If you're talking about the IP return line,the answer is "I don't know if it shoots fuel" cause i never ran it without a hose in place.It won't hurt to put a clear tube on there so you can see if there is air coming trough or you experience fuel drain back(hard or no start)
 
You can crack the lines one at a time to see which injector is bad if it's noisy, not sure if that would work for a stuck/low pop/leaking injector as it's already causing problems at low pressures.

If that actually is your problem.

And it's going to get pretty messy too. And for the love of God keep as clear from any spray with you skin and eyes as possible !

It shouldn't be spraying at high pressure if it's cracked, but you never know. High pressure diesel can cut right into your skin and cause necrosis (dead tissue) deep in the tissue and it spreads. As low as 100 Psi can punch right through you skin then you have diesel in you system. It's not joke, it starts looking like a pin hole and quickly progresses like this:

hi-pressure-paint-injury1-590x442.jpg

1230552-1241999-2338tn.jpg

1230552-1241999-2340.jpg

If it happens to you, get to the hospital......RIGHT FRICKIN NOW!!!!!!!!!

People have had amputations due to high pressure hydrocarbon injection injuries.

Threads like this make me glad I'm OBDII and can shut injectors off and on through the diagnostic software.

Maybe the ENGH OBDI program does something similar?

Anyways, I'll stop now before I get too OT or make someone else loose thier lunch.....
 
well now lets not start scaring people. it is thing that people should know about but it can happen from any liquid under pressure, be it hydrolics, water, gas, any thing iv heard of it happening from a high pressure hyd line. heck they say even air can penitrate the skin and then you get air in you blood and thats a bad deal.

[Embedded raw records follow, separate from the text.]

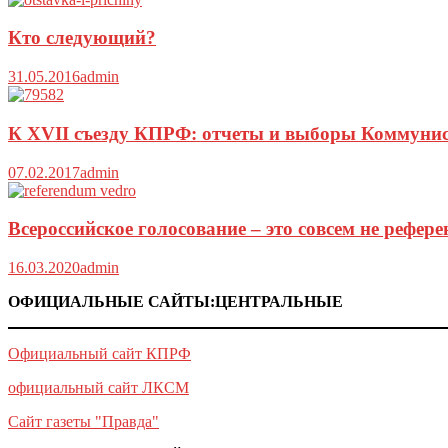
Кто следующий?
31.05.2016
admin
К XVII съезду КПРФ: отчеты и выборы Коммунис
07.02.2017
admin
Всероссийское голосование – это совсем не рефер
16.03.2020
admin
ОФИЦИАЛЬНЫЕ САЙТЫ:ЦЕНТРАЛЬНЫЕ
Официальный сайт КПРФ
официальный сайт ЛКСМ
Сайт газеты "Правда"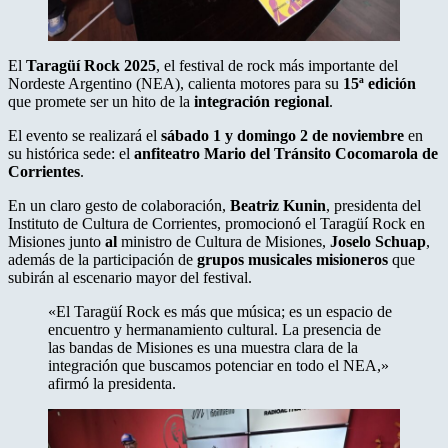
El
Taragüí Rock 2025
, el festival de rock más importante del
Nordeste Argentino (NEA), calienta motores para su
15ª edición
que promete ser un hito de la
integración regional
.
El evento se realizará el
sábado 1 y domingo 2 de noviembre
en
su histórica sede: el
anfiteatro Mario del Tránsito Cocomarola de
Corrientes
.
En un claro gesto de colaboración,
Beatriz Kunin
, presidenta del
Instituto de Cultura de Corrientes, promocionó el Taragüí Rock en
Misiones junto
al
ministro de Cultura de Misiones,
Joselo Schuap
,
además de la participación de
grupos musicales misioneros
que
subirán al escenario mayor del festival.
«El Taragüí Rock es más que música; es un espacio de
encuentro y hermanamiento cultural. La presencia de
las bandas de Misiones es una muestra clara de la
integración que buscamos potenciar en todo el NEA,»
afirmó la presidenta.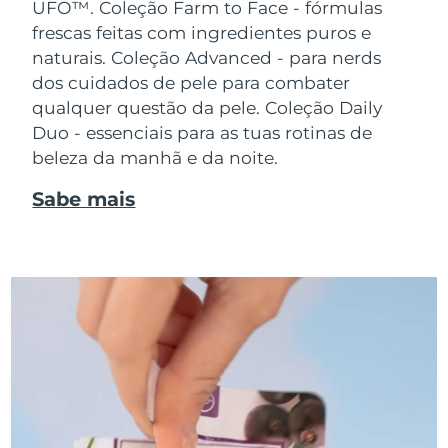
UFO™.
Coleção Farm to Face - fórmulas
frescas feitas com ingredientes puros e
naturais. Coleção Advanced - para nerds
dos cuidados de pele para combater
qualquer questão da pele. Coleção Daily
Duo - essenciais para as tuas rotinas de
beleza da manhã e da noite.
Sabe mais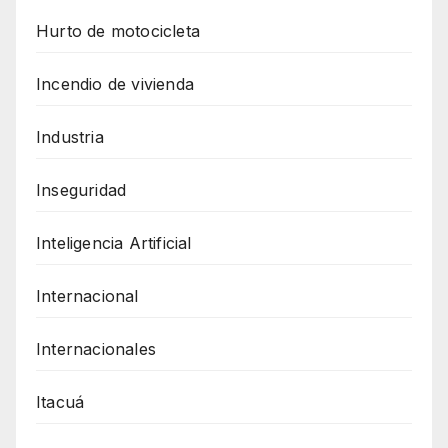
Hurto de motocicleta
Incendio de vivienda
Industria
Inseguridad
Inteligencia Artificial
Internacional
Internacionales
Itacuá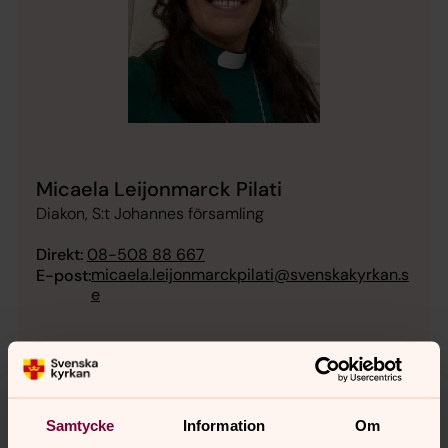
Micaela Leijonmarck Pilati
Diakon, S:t Johannes församling
Direkt:
08-508 88 667
micaela.leijonmarckpilati@svenskakyrkan.s
E-post:
e
Samtycke
Information
Om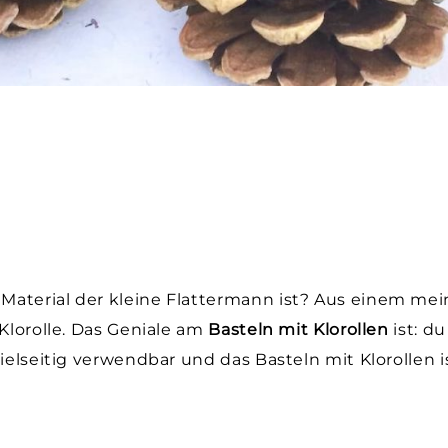
Material der kleine Flattermann ist? Aus einem mei
 Klorolle. Das Geniale am
Basteln mit Klorollen
ist: du
ielseitig verwendbar und das Basteln mit Klorollen i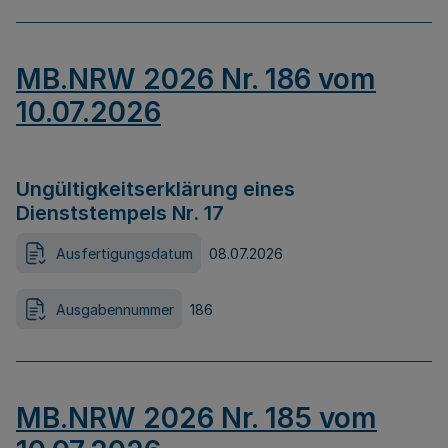
MB.NRW 2026 Nr. 186 vom
10.07.2026
Ungültigkeitserklärung eines
Dienststempels Nr. 17
Ausfertigungsdatum
08.07.2026
Ausgabennummer
186
MB.NRW 2026 Nr. 185 vom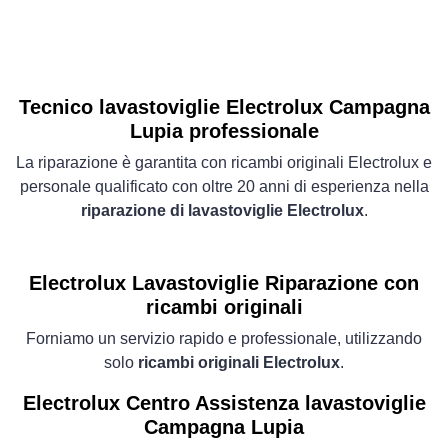
Tecnico lavastoviglie Electrolux Campagna
Lupia professionale
La riparazione è garantita con ricambi originali Electrolux e
personale qualificato con oltre 20 anni di esperienza nella
riparazione di lavastoviglie Electrolux
.
Electrolux Lavastoviglie
Riparazione con
ricambi originali
Forniamo un servizio rapido e professionale, utilizzando
solo
ricambi originali Electrolux
.
Electrolux Centro Assistenza lavastoviglie
Campagna Lupia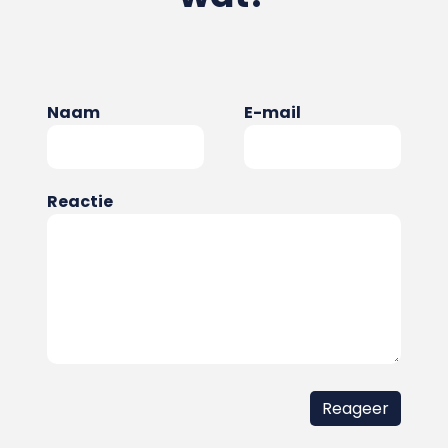
Naam
E-mail
Reactie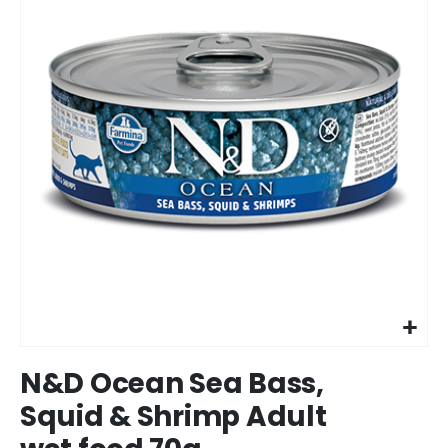
Ir
N&D Ocean Sea Bass,
para
o
Squid & Shrimp Adult
início
da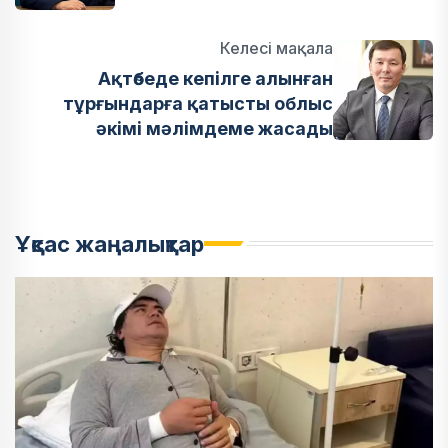
Келесі мақала
Ақтөбеде кепілге алынған
тұрғындарға қатысты облыс
әкімі мәлімдеме жасады
Ұқсас жаңалықтар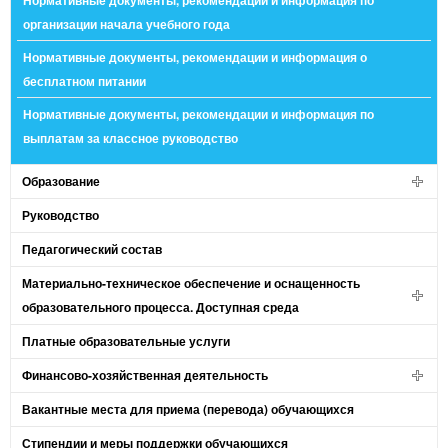
Нормативные документы, рекомендации и информация по
организации начала учебного года
Нормативные документы, рекомендации и информация о
бесплатном питании
Нормативные документы, рекомендации и информация по
выплатам за классное руководство
Образование
Руководство
Педагогический состав
Материально-техническое обеспечение и оснащенность
образовательного процесса. Доступная среда
Платные образовательные услуги
Финансово-хозяйственная деятельность
Вакантные места для приема (перевода) обучающихся
Стипендии и меры поддержки обучающихся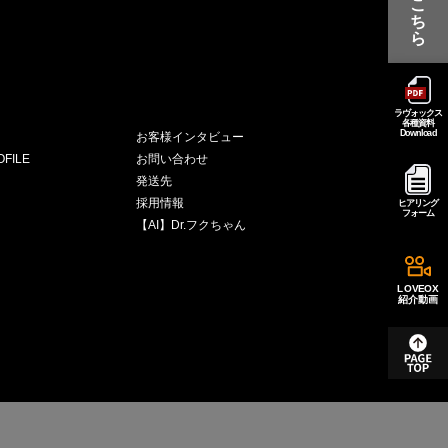
こ
ち
ら
ラヴォックス
各種資料
Download
お客様インタビュー
FILE
お問い合わせ
発送先
採用情報
ヒアリング
フォーム
【AI】Dr.フクちゃん
LOVEOX
紹介動画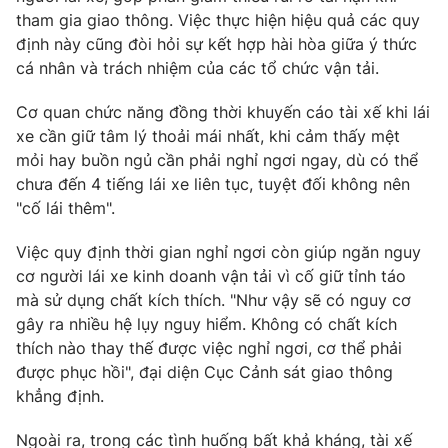
tham gia giao thông. Việc thực hiện hiệu quả các quy
định này cũng đòi hỏi sự kết hợp hài hòa giữa ý thức
cá nhân và trách nhiệm của các tổ chức vận tải.
THỜI BÁO VTV
Cơ quan chức năng đồng thời khuyến cáo tài xế khi lái
xe cần giữ tâm lý thoải mái nhất, khi cảm thấy mệt
mỏi hay buồn ngủ cần phải nghỉ ngơi ngay, dù có thể
chưa đến 4 tiếng lái xe liên tục, tuyệt đối không nên
Theo dõi báo trên
"cố lái thêm".
Cơ quan chủ quản:
Việc quy định thời gian nghỉ ngơi còn giúp ngăn nguy
Đài Truyền hình Việt Nam
cơ người lái xe kinh doanh vận tải vì cố giữ tỉnh táo
Cơ quan báo chí:
Thời báo VTV
mà sử dụng chất kích thích. "Như vậy sẽ có nguy cơ
Giấy phép hoạt động báo in và báo điện tử số 483/GP-BTTTT
gây ra nhiều hệ lụy nguy hiểm. Không có chất kích
cấp ngày 29/12/2023
thích nào thay thế được việc nghỉ ngơi, cơ thể phải
Tổng Biên tập:
Vũ Thanh Thủy
được phục hồi", đại diện Cục Cảnh sát giao thông
Phó Tổng Biên tập:
Nguyễn Thị Mỹ Hạnh, Phạm Quốc Thắng,
khẳng định.
Nguyễn Trọng Ninh
Tổng đài VTV:
024.38 355 931 - 024.38 355 932
Ngoài ra, trong các tình huống bất khả kháng, tài xế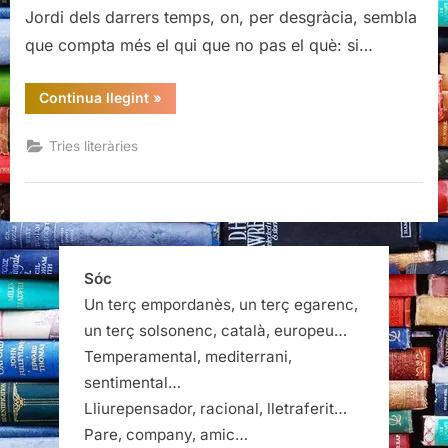
Jordi dels darrers temps, on, per desgràcia, sembla
que compta més el qui que no pas el què: si…
“Tria
Continua llegint
»
per
Sant
Jordi”
Tries literàries
Sóc
Un terç empordanès, un terç egarenc,
un terç solsonenc, català, europeu…
Temperamental, mediterrani,
sentimental…
Lliurepensador, racional, lletraferit…
Pare, company, amic…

those pics are pretty nasty!! :sick:
 
AHH!!! I going to go back to trouble free big blocks.... blead the lines, no change at all, could it be a IP? i just need this damn truck to last me a month and ill get a big block... but i need to drive 40 minutes one way to work.. and i cant "fog for bugs" threw down down...
 
I would park it till you figure out what it is. The engine rocking is a bad sign. Lost an injector, piston, or valve operation. Plastic button missing off a rocker? Possible oil smoke from turbo or other engine oil getting in exhaust/engine etc. loosen injector line with engine off. Fire it up and check for a difference.
 
it comes and goes. could it be sucking air? my fuel lines haved leaked for over 4 years though(between tank and lift pump)... maybe they got worse?
 
Air will smoke white... Clear return line on IP will tell you for sure.
 
well it ended up being a injector after all. do i really have to by a 60 dollor socket to get it out, or will anything else work?
 
I use a 30MM axle nut socket and regularly bust the return nipples off. So it is a really good idea to use the proper tool.